To be done:
a. In the text on horse desensitization, what should be ruled out first when helping a horse that is experiencing fear?
b. According to the text on horse desensitization, commonly found advice says to keep applying the scary thing even if the horse does certain things. List all of those horse behaviors.
c. Carry on the text on horse desensitization from the point where it stops.

What happens when the animal has choices in training is that we give them a level of control, IF we listen to them and their behaviour. Choosing to respond in a certain way is controlling their environment.
Helping a horse who is experiencing fear should never be about making them “face their fear” or “get over it”. What can fear look like? It can look like anything from a horse freezing, refusing to go forward, baulking, napping, looking off into the distance, leaning away, rubbing their face on their knee, licking and chewing, yawning, looking generally tense and distracted or trying to run away. Any kind of attempt escape or avoid an object, location, situation etc is a good sign the equine is not comfortable.
The first thing we need to do to help horses experiencing fear, is to rule out pain as a reason. Pain can cause exaggerated or unexplained fear and/or aggression in animals, so it’s a good idea to eliminate it as a reason first.
Then we need to take a systematic approach. This means introducing the fear inducing stimulus at a distance/exposure that the horse only just notices it, no closer or stronger. At that moment, we pair the exposure with food. Incrementally we decrease the distance/ increase the exposure, so that in time after many pairings with food, the stimulus comes to be the predictor of food. This is called Systematic Desensitisation and Counter Conditioning.
We are systematically desensitising them without the horse even realising, keeping them well below their fear threshold at all times. At the same time we are turning their emotional response into a positive emotional valance. The horse sees the plastic tarpaulin for example, as a predictor that good things like food are coming soon and therefore causes a rush of pleasure.
That’s got to be better than being made to “face your fear”!!
One thing that’s very important is that we DON’T try to get the horse to go closer or *do something* for the food. For example, with the tarpaulin, we wouldn’t try to lure them towards it with a nose target and they only get the food when they step towards it or touch it. Worse, don’t scatter food on the tarpaulin and make them “face their fear” in order to get the food. It’s always best to do a simple pairing of food, not make the horse have to do something around something scary, before they can have the food.
Further reading on Desensitisation and Counter Conditioning with thanks and credit to Eileen Anderson at eileenanddogs.com :-
** Big thank you for the original infographic goes to 4PawsUniversity**
There seems to be a lot of confusion about Desensitization.
People are either thinking it’s great to try to desensitize their horse, de-spook or bomb-proof their horse.
OR there are people saying NOT to use Desensitization because it’s cruel and mean and it floods the horse.
The problem is that the same word is being used in two very different ways, so it becomes very confusing.
If you were to google Desensitisation for horses, you will see many images of horses being subjected to tarps, flags, big balls, streamers, hoses, water obstacles, balloons, pool noodles and even rather large blow up dinosaurs.
What you’ll also find is lots of advice about how to do it and it’s all simply descriptions of Negative Reinforcement (pressure and release) training or worse, Flooding. The advice usually states that you apply the scary thing and keep doing it, even if the horse reacts, moves, fights or tries to escape and only remove/release when the horse stops.

Dataset extract:
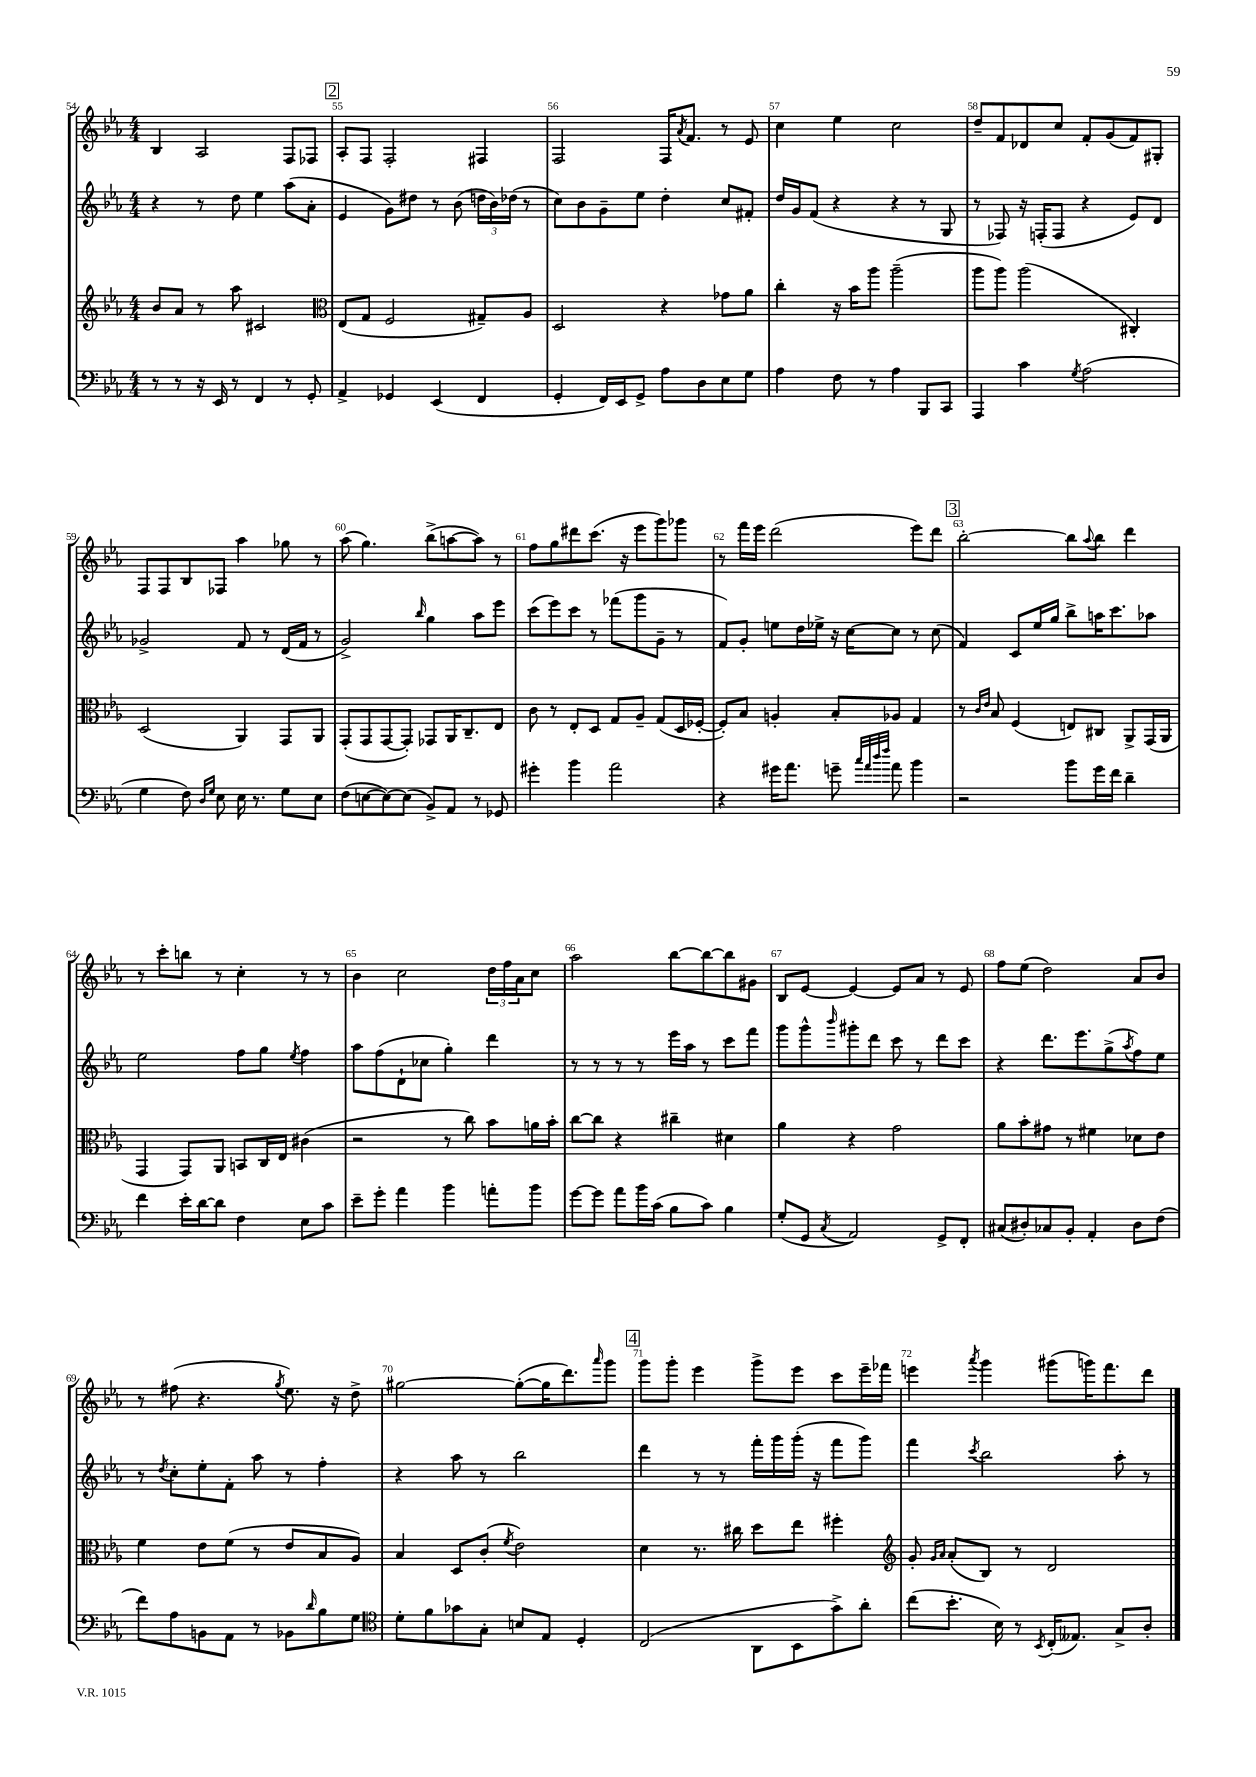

**kern	**kern	**kern	**kern
*part4	*part3	*part2	*part1
*staff4	*staff3	*staff2	*staff1
*clefF4	*clefG2	*clefG2	*clefG2
*k[b-e-a-]	*k[b-e-a-]	*k[b-e-a-]	*k[b-e-a-]
*M4/4	*M4/4	*M4/4	*M4/4
=54	=54	=54	=54
8r	8b-/L	4r	4B-/
8r	8a-/J	.	.
16r	8r	8r	2A-/
16EE-/	.	.	.
8r	8aa-\	8dd\	.
4FF/	2c#X/	4ee-\	.
8r	.	(8aa-\L	8F/L
8GG'/	.	8a-'\J	8F-X/J
!!LO:REH:place=s1:t=2
=55	=55	=55	=55
*	*clefC3	*	*
4AA-^/	(8E-/L	4e-/	8A-'/L
.	8G/J	.	8F/J
4GG-X/	2F/	8g\L)	2F'/
.	.	8dd#X\J	.
(4EE-/	.	8r	.
.	.	(8b-\	.
4FF/	8G#X~/L)	24ddn\LL	4F#X/
.	.	24b-\)	.
.	.	(24dd-X\JJ	.
.	8A-/J	8r	.
=56	=56	=56	=56
4GG'/	2D/	8cc\L)	2F/
.	.	8b-\	.
16FF/LL)	.	8g~\	.
16EE-/J	.	.	.
8GG^/J	.	8ee-\J	.
8A-\L	4r	4dd'\	16F/KL
.	.	.	8qa-/
.	.	.	8.f/J
8D\	.	.	.
8E-\	8g-X\L	8cc/L	8r
8G\J	8a-\J	8f#X'/J	8e-/
=57	=57	=57	=57
4A-\	4cc'\	16dd/LL	4cc\
.	.	16g/J	.
.	.	(8f/J	.
8F\	16r	4r	4ee-\
.	16b-\KL	.	.
8r	8aa-\J	.	.
4A-\	(2aa-~\	4r	2cc\
8BBB-/L	.	8r	.
8CC/J	.	8G/	.
=58	=58	=58	=58
4AAA-/	8aa-\L	8r	8dd~/L
.	8aa-\J)	8F-X/)	8f/
4c\	(2aa-\	16r	8d-X/
.	.	(16Fn'/KL	.
.	.	8F/J	8cc/J
8qG/	.	.	.
(2A-\	.	4r	8f'/L
.	.	.	(8g/
.	4C#X'/)	8e-/L)	8f/)
.	.	8d/J	8G#X'/J
!!LO:LB:g=z
=59	=59	=59	=59
4G\	(2D/	2g-X^/	8F/L
.	.	.	8F/
8F\)	.	.	8B-/
16qqD/LL	.	.	.
16qqG/JJ	.	.	.
8E-\	.	.	8F-X/J
16E-\	4AA-/)	8f/	4aa-\
8.r	.	.	.
.	.	8r	.
8G\L	8GG/L	(16d/LL	8gg-X\
.	.	16f/JJ	.
8E-\J	8AA-/J	8r	8r
=60	=60	=60	=60
(8F\L	(8GG'/L	2g^/)	(8aa-\
[8En\	8GG/	.	4.gg\)
8E\_)	[8GG/	.	.
(8E\J]	8GG'/J])	.	.
.	.	16qqbb-/	.
8BB-^/L)	8GG-X/L	4gg\	(8bb-^\L
8AA-/J	16AA-/K	.	[8aan\
.	8.C~/	.	.
8r	.	8aa-\L	8aa\J])
8GG-X/	8E-/J	8eee-\J	8r
=61	=61	=61	=61
4g#X'\	8c\	(8ccc\L	8ff\L
.	8r	8eee-\)	8gg\
4b-\	8E-'/L	8ccc\J	8ddd#X\
.	8D/J	8r	(8.ccc\J
2a-\	8G/L	(8fff-X\L	.
.	.	.	16r
.	8A-~/J	8ggg\	8eee-\L
.	(8G/L	8g~\J	8ggg\)
.	16D/L	8r	8ggg-X\J
.	[16F-X'/JJ	.	.
=62	=62	=62	=62
4r	8F-'/L])	8f/L)	8r
.	8B-/J	8g'/J	16fff\LL
.	.	.	16eee-\JJ
16g#X\KL	4An'/	8een\L	(2ddd\
8.a-\J	.	.	.
.	.	16dd\L	.
.	.	16ee-X^\JJ	.
8gn~\	8B-'/L	16r	.
.	.	[16cc\KL	.
32qqcc/LLL	.	.	.
32qqa-/	.	.	.
32qqdd/	.	.	.
32qqff/JJJ	.	.	.
8a-\	8A-X/J	8cc\J]	.
4b-\	4G/	8r	8eee-\L)
.	.	(8cc\	8ddd\J
!!LO:REH:place=s1:t=3
=63	=63	=63	=63
2r	8r	4f/)	[2bb-'\
.	16qqc/LL	.	.
.	16qqe-/JJ	.	.
.	8B-/	.	.
.	(4F/	8c/L	.
.	.	16ee-/L	.
.	.	16gg/JJ	.
8b-\L	8En/L)	8bb-^\L	8bb-\L]
.	.	.	8qqaa-/
16g\L	8C#X/J	16aan\K	8bb-\J
16f\JJ	.	8.ccc\	.
4d~\	8AA-^/L	.	4ddd\
.	(16GG/L	8aa-X\J	.
.	16AA-/JJ	.	.
!!LO:LB:g=z
=64	=64	=64	=64
4f\	4GG/	2ee-\	8r
.	.	.	8ccc'\L
16e-'\LL	8GG/L)	.	8bbn\J
[16d\J	.	.	.
8d\J]	8AA-/J	.	8r
4F\	8BBn/L	8ff\L	4cc'\
.	16C/L	8gg\J	.
.	16E-/JJ	.	.
.	.	8qee-/	.
8E-\L	(4c#X\	4ff\	8r
8c\J	.	.	8r
=65	=65	=65	=65
8e-~\L	2r	8aa-\L	4b-\
8g'\J	.	(8ff\	.
4a-\	.	8d`\	2cc\
.	.	8cc-X\J	.
4b-\	8r	4gg'\)	.
.	8cc\)	.	.
8an'\L	8b-\L	4ddd\	24dd\LL
.	.	.	24ff\
.	.	.	24a-\J
8b-\J	16an\L	.	8cc\J
.	16b-'\JJ	.	.
=66	=66	=66	=66
[8g\L	[8cc\L	8r	2aa-\
8g\J]	8cc\J]	8r	.
8a-\L	4r	8r	.
16b-\L	.	8r	.
(16c\JJ	.	.	.
8B-\L	4cc#X~\	16eee-\LL	[8bb-\L
.	.	16aa-\JJ	.
8c\J)	.	8r	8bb-\_
4B-\	4d#X\	8ccc\L	8bb-\]
.	.	8fff\J	8g#X\J
=67	=67	=67	=67
(8G'/L	4a-\	8ggg\L	8B-/L
8GG/J	.	8ggg^^\	[8e-/J
8qC/	.	16qqbbb-/	.
2AA-/)	4r	8ggg#X'\	4e-/_
.	.	8ddd\J	.
.	2g\	8ccc\	8e-/L]
.	.	8r	8a-/J
8GG^/L	.	8ddd\L	8r
8FF'/J	.	8ccc\J	8e-/
=68	=68	=68	=68
(8C#X/L	8a-\L	4r	8ff\L
8D#X'/)	8b-'\	.	(8ee-\J
8C-X/	8g#X\J	8.ddd\L	2dd\)
8BB-'/J	8r	.	.
.	.	8.eee-\	.
4AA-'/	4f#X\	.	.
.	.	(8gg^\	.
.	.	8qaa-/	.
8D#\L	8d-X\L	8ff\)	8a-/L
(8F\J	8e-\J	8ee-\J	8b-/J
!!LO:LB:g=z
=69	=69	=69	=69
8f\L)	4f\	8r	8r
.	.	8qdd/	.
8A-\	.	8cc'\L	(8ff#X\
8BBn\	8e-\L	8ee-'\	4.r
8AA-\J	(8f\J	8f'\J	.
8r	8r	8aa-\	.
.	.	.	8qgg/
8BB-X\L	8e-/L	8r	8.ee-\)
16qqd/	.	.	.
8B-\	8B-/	4ff'\	.
.	.	.	16r
8G\J	8A-/J)	.	8dd^\
=70	=70	=70	=70
*clefC4	*	*	*
8d'\L	4B-/	4r	[2gg#X\
8f\	.	.	.
8g-X\	8D/L	8aa-\	.
8G'\J	(8c'/J	8r	.
.	8qf/	.	.
8Bn/L	2e-\)	2bb-\	(8gg#'\L_
8E-/J	.	.	16gg#\K]
.	.	.	8.ddd\)
4D'/	.	.	.
.	.	.	16qqaaa-/
.	.	.	8ggg\J
!!LO:REH:place=s1:t=4
=71	=71	=71	=71
(2C/	4d\	4ddd\	8ggg\L
.	.	.	8ggg'\J
.	8.r	8r	4eee-\
.	.	8r	.
.	16cc#X\	.	.
8AA-\L	8dd\L	16fff'\LL	8ggg^\L
.	.	16ggg\	.
8BB-\	8ee-\J	(16ggg'\JJ	8eee-\J
.	.	16r	.
8g^\)	4ff#X'\	8fff\L	8ccc\L
8a-'\J	.	8ggg\J)	16eee-~\L
.	.	.	16fff-X\JJ
=72	=72	=72	=72
*	*clefG2	*	*
(8cc\L	8g'/	4fff\	4eeen\
.	16qqg/LL	.	.
.	16qqa-/JJ	.	.
8.b-'\J	(8a-'/L	.	.
.	.	8qccc/	8qaaa-/
.	8B-/J)	2bb-\	4ggg\
16B-\)	.	.	.
8r	8r	.	.
8qBB-/	.	.	.
(16C'/KL	2d/	.	(8ggg#X\L
8.E--X/J)	.	.	.
.	.	.	16gggn\K)
.	.	.	8.fff\
8G^/L	.	8aa-'\	.
8A-'/J	.	8r	8ddd\J
==	==	==	==
*-	*-	*-	*-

Set of answers:
a. Pain should be ruled out first.

b.
- reacts
- moves
- fights
- tries to escape

c.
What this teaches the horse is that the scary thing is going to be touching, flapping, put on top of them or underneath them and they can try to escape and fight it, but it will only go away when they stop, when they stop behaving, then they will experience the release, but really it’s just relief. What then happens is that the horse learns that their behaviour is pointless and they have no control over the scary thing or being able to escape from it, except to stop responding. This is what can potentially lead to Learned Helplessness.
Alternatively, there is Desensitization that is done Systematically and in conjunction with Counter Conditioning. This means we are desensitizing their response to a thing and at the same time, changing (Countering) their emotional response to the thing by pairing it with something they like and for horses, this is usually done with food. We condition them to go from scared or simply neutral, to liking the thing and it being a predictor of food. Done poorly this can also work backwards, where the food can come to predict the arrival of the scary thing. It has to be done correctly in order to change the response and how the horse feels about the thing.
I’m not going to go into a full explanation, but instead post a number of excellent links.
But I want to highlight that not all Desensitization is bad and that there are currently two ways of doing it out there in the horse world. One is effective, kind and humane and makes the horse feel good. The other is a way to shut down and suppress a horse’s response, without changing how they feel. In fact it often creates worse feelings and reactive horses or alternatively shut down “bombproof” horses.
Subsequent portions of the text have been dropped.